Respect Different Perspectives

“Think for yourselves and let others enjoy the privilege to do so too,” Voltaire counseled. While we should form our opinions and beliefs through careful, rational consideration, we should allow others to do the same, even if we disagree with their conclusions.

For example, in ideologically divided families, it’s easy to see those with opposing political views as irrational. But they deserve respect if they reach their position through thoughtful analysis of their beliefs and values. Listen to their reasoning with an open mindset.

When making business decisions, solicit perspectives from different departments and levels. Differing vantage points each contribute valuable data points. Synthesize these perspectives rationally without giving inherent preference to your own.

Cultivate a Rational Frame of Mind

“The most important decision you make is to be in a good mood,” Voltaire stated. Our moods and emotional states profoundly influence how rationally we think. Anxiety, anger, insecurity, defensiveness—these states warp perspective and judgment. A positive, optimistic mood enables more precise analysis.

For example, critically reviewing your team’s performance after a significant loss can quickly turn into complaining and finger-pointing. By first calming down, acknowledging efforts, and cultivating a “we’re in this together” spirit, you create space for rational problem-solving.

When you need to make an important decision, do activities that make you feel happier and calmer, like exercising, listening to music, or meditating. A clear state of mind leads to optimal rational thinking.

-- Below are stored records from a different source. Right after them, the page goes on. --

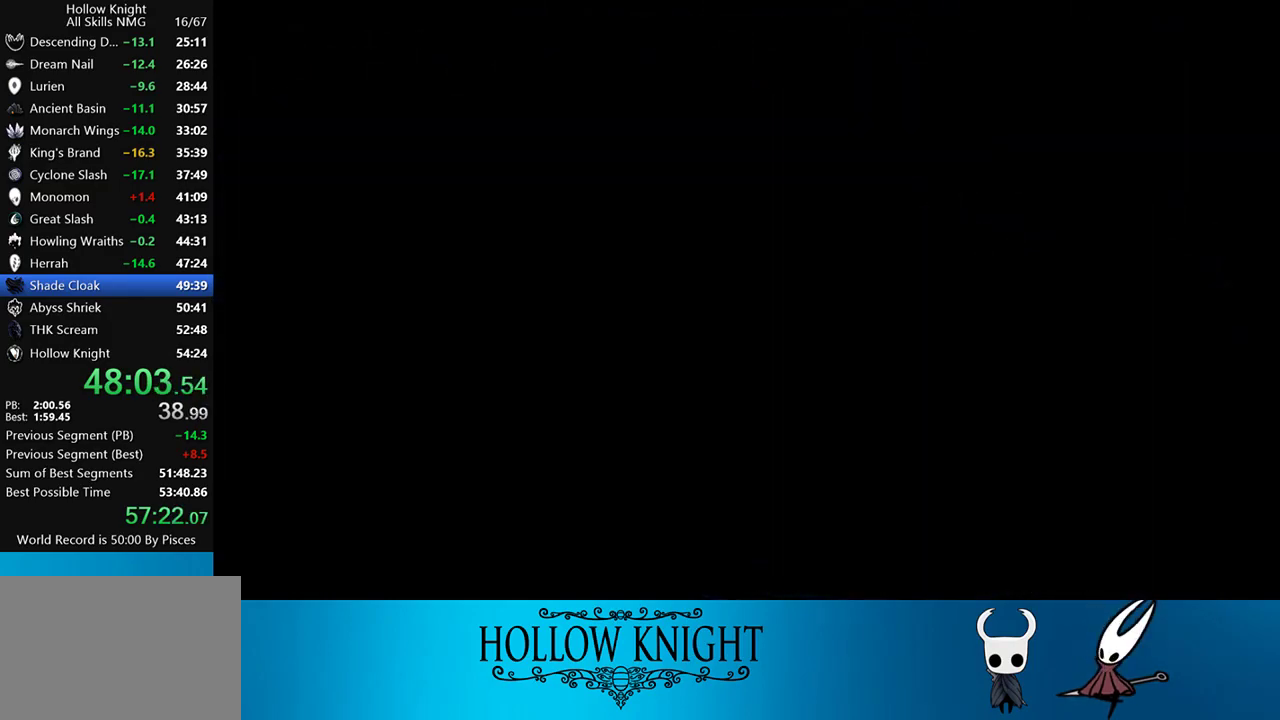
{"buttons": ["CROSS"], "events": [[17, "CROSS", "up"], [83, "CROSS", "down"], [217, "CROSS", "up"], [283, "CROSS", "down"], [417, "CROSS", "up"], [483, "CROSS", "down"]]}
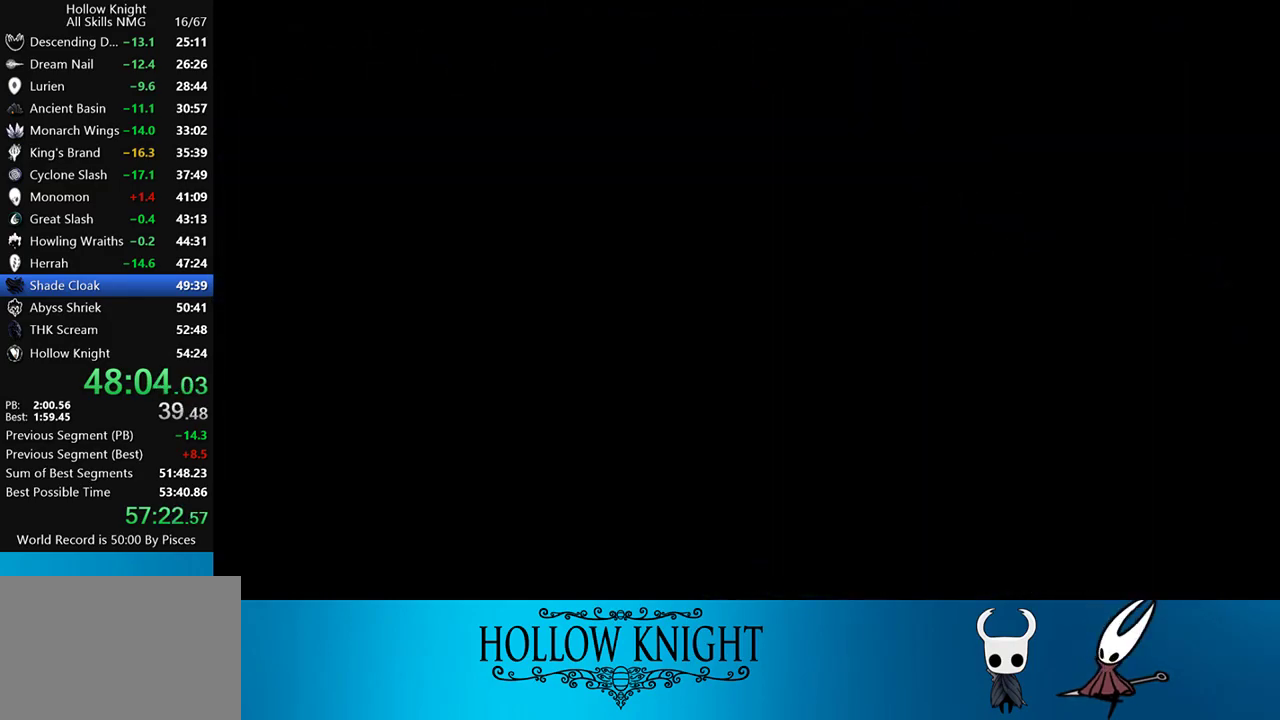
{"buttons": ["CROSS"], "events": [[117, "CROSS", "up"], [183, "CROSS", "down"], [283, "CROSS", "up"], [417, "CROSS", "down"]]}
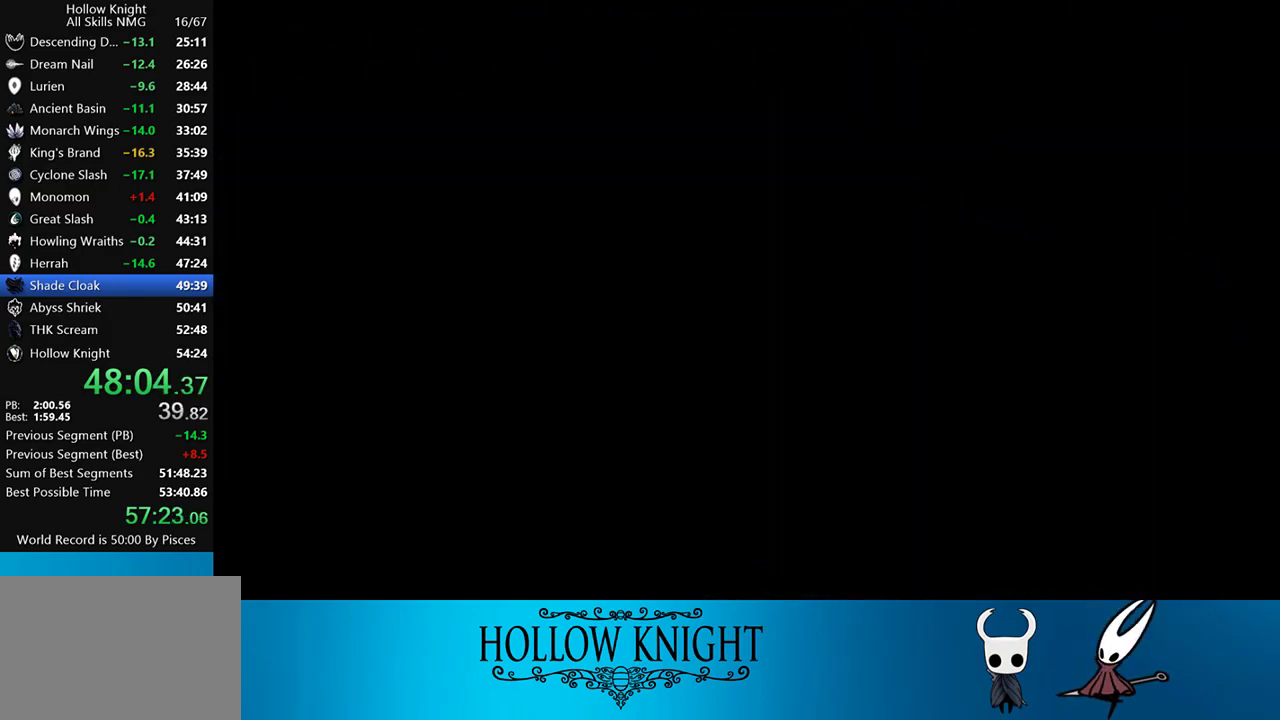
{"buttons": [], "events": [[17, "CROSS", "up"], [117, "CROSS", "down"], [217, "CROSS", "up"], [317, "CROSS", "down"], [450, "CROSS", "up"]]}
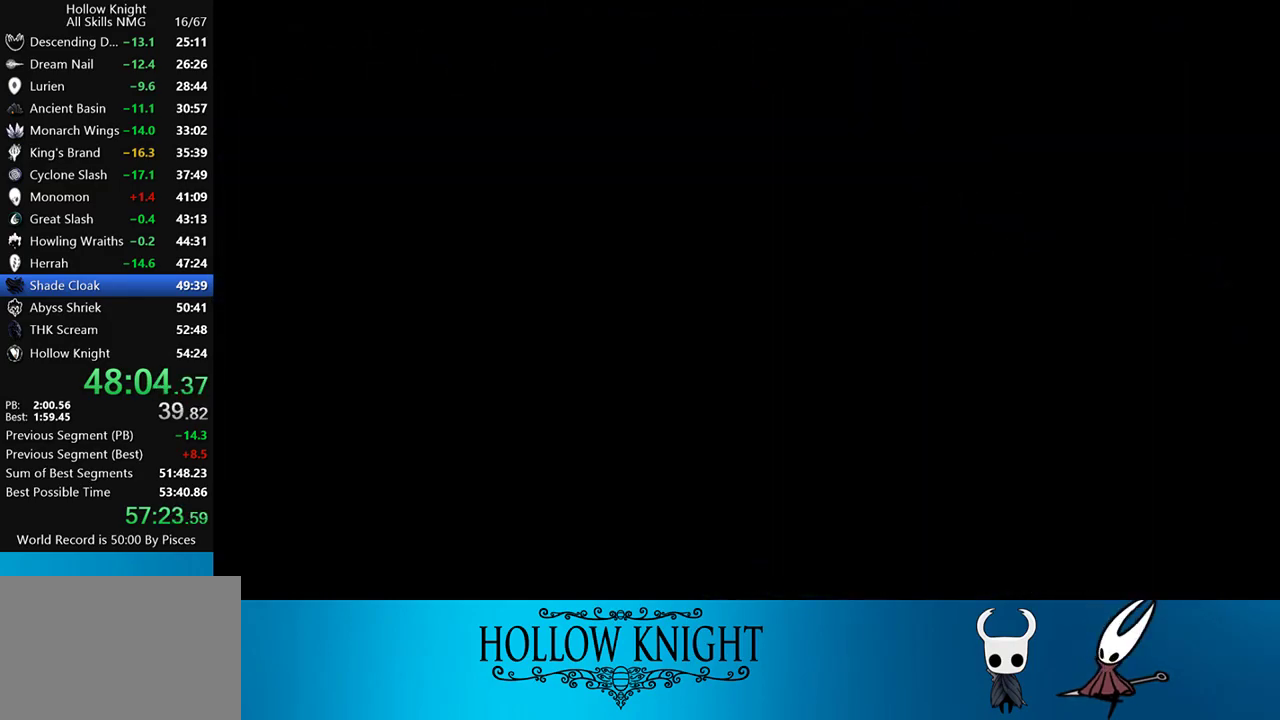
{"buttons": ["CROSS"], "events": [[17, "CROSS", "down"], [183, "CROSS", "up"], [250, "CROSS", "down"], [350, "CROSS", "up"], [417, "CROSS", "down"]]}
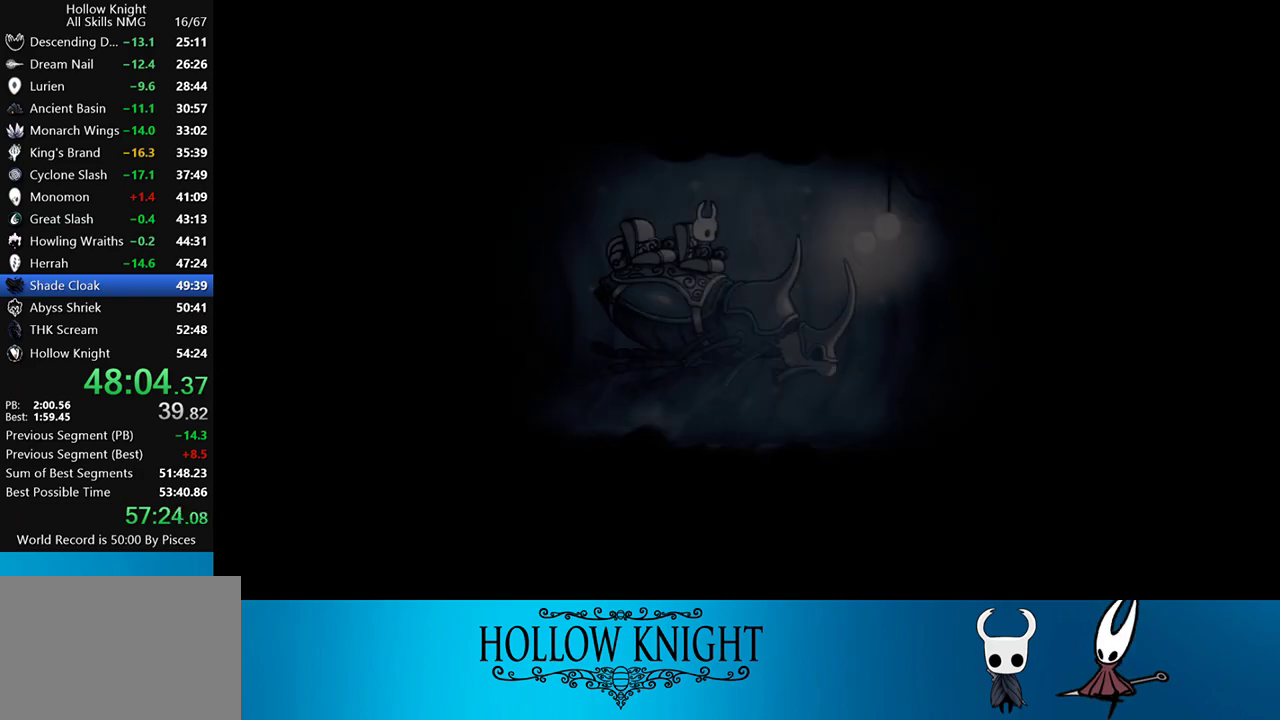
{"buttons": ["CROSS"], "events": [[17, "CROSS", "up"], [83, "CROSS", "down"], [183, "CROSS", "up"], [250, "CROSS", "down"], [317, "CROSS", "up"], [383, "CROSS", "down"]]}
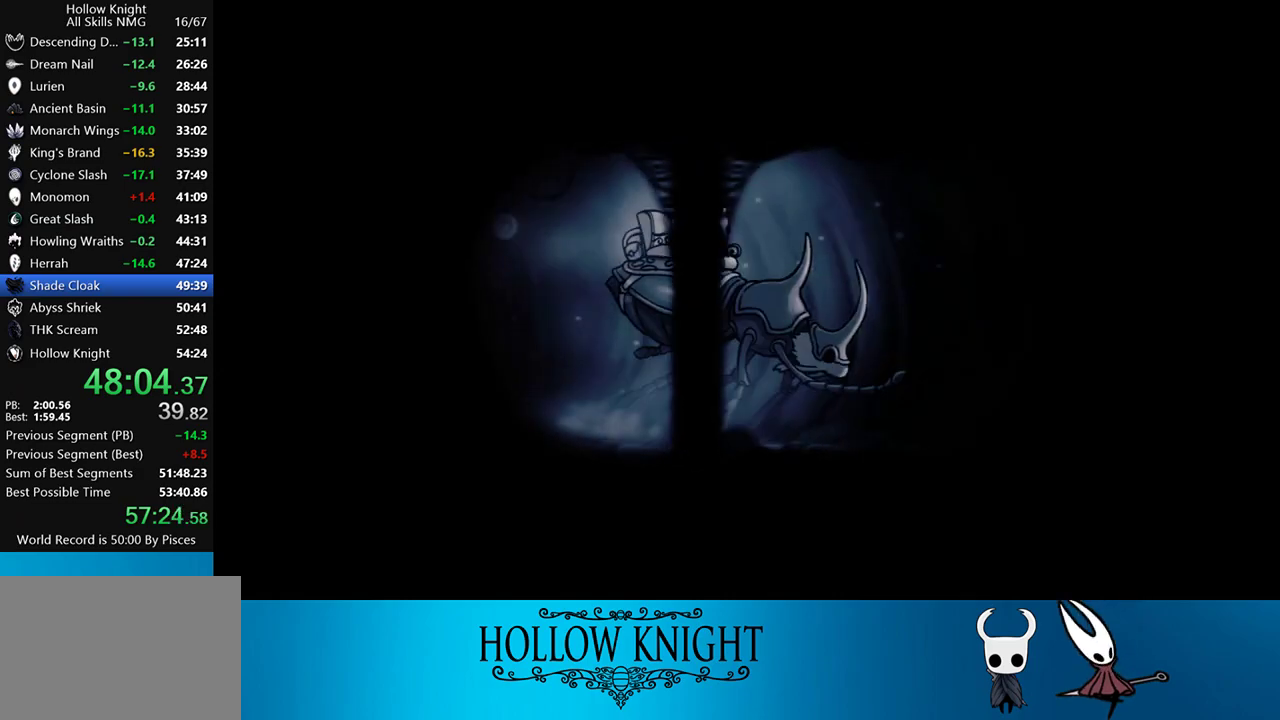
{"buttons": ["CROSS", "DPAD_LEFT"], "events": [[17, "CROSS", "up"], [83, "CROSS", "down"], [183, "CROSS", "up"], [250, "CROSS", "down"], [350, "CROSS", "up"], [417, "CROSS", "down"], [483, "DPAD_LEFT", "down"]]}
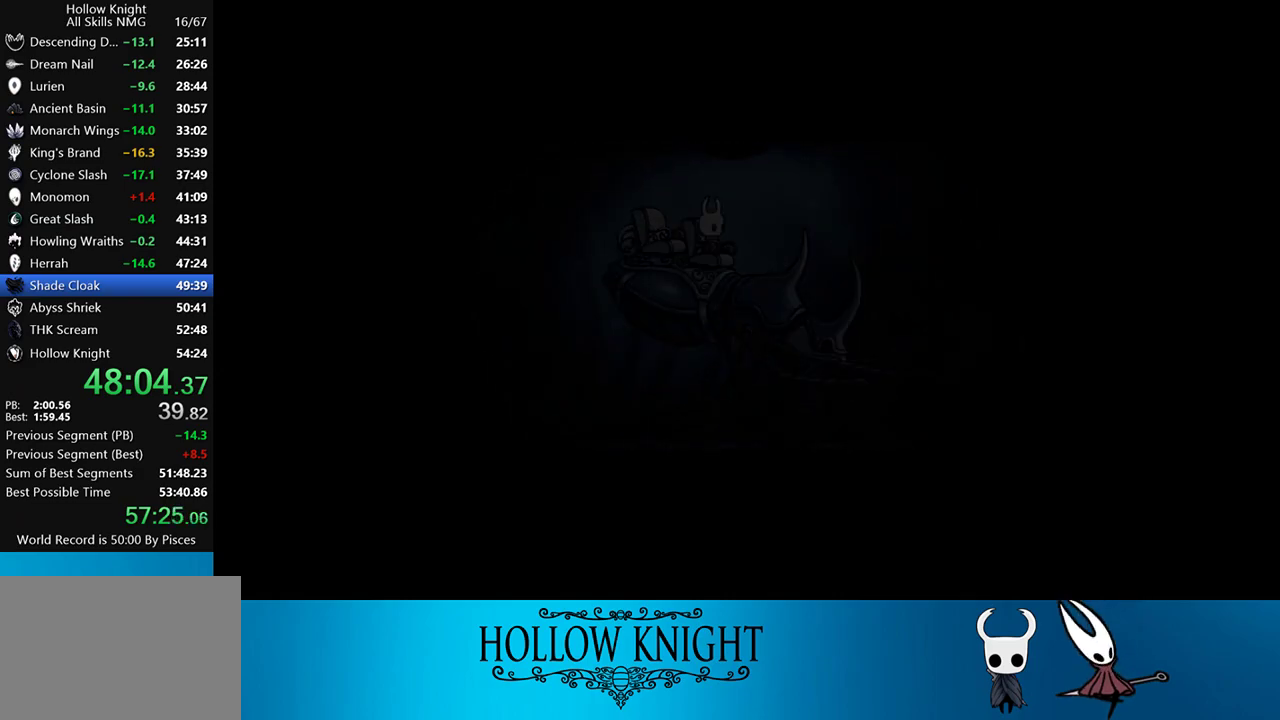
{"buttons": ["DPAD_LEFT"], "events": [[17, "CROSS", "up"], [83, "CROSS", "down"], [150, "CROSS", "up"], [217, "CROSS", "down"], [317, "CROSS", "up"], [417, "CROSS", "down"], [450, "CROSS", "up"]]}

Focus on Actions Over Arguments

“Men argue. Nature acts,” Voltaire observed. Endless debates often yield more discord than progress. Ideas and beliefs are best tested not through arguments but through concrete actions. The results reveal which ideas have merit.

For example, lengthy theoretical debates over ideas in business meetings often go in circles without resolution. Instead, test promising concepts through prototype projects. Rapid action creates evidence for rational, results-driven analysis.

In your own life, avoid overanalyzing decisions endlessly. Thoughtfully examine options and input to determine an intelligent path. But once a choice seems rational, act upon it and learn from experience. As Voltaire noted, nature determines truth through action.

Case Study

John was struggling to reason in his career and relationships. He based decisions on gut reactions and often justified his choices by dismissing others’ perspectives as irrational. Under stress, he grew angry and defensive. He also struggled to imagine solutions beyond the status quo.

To improve, John posted Voltaire’s quotes on rational thinking around his office. He started asking more expansive questions in meetings, earning praise for his strategic thinking. He caught himself making blanket claims of certainty and acknowledged he might have more to learn.

John brainstormed ten “blue sky” innovations that might delight customers despite seeming impractical. He meditated when facing big choices, helping him think calmly and objectively. The results became apparent.

Colleagues complimented John on his open-mindedness to new ideas. He earned a promotion for launching a customer feedback initiative that led to a popular new product feature. And he strengthened personal relationships by listening actively, asking thoughtful questions, and respecting different views.


Over 250 years later, Voltaire’s quotes are helpful in honing rational thinking skills. By taking Voltaire’s advice, we can become more discerning questioners, balance certainty with doubt, re-examine “common sense,” expand our imagination, respect different perspectives, cultivate objectivity, and focus on results over rhetoric. Applying Voltaire’s principles allows us to think more critically in business, relationships, and daily decision-making.

Voltaire encouraged us to improve our thinking and never become complacent continuously. As the great writer remarked, “No problem can withstand the assault of sustained thinking.” By adopting Voltaire’s mindset, we can break down biases, assumptions, and cognitive ruts that undermine rationality. With consistent practice, Voltaire’s wisdom provides a path to more precise, thoughtful analysis and choices.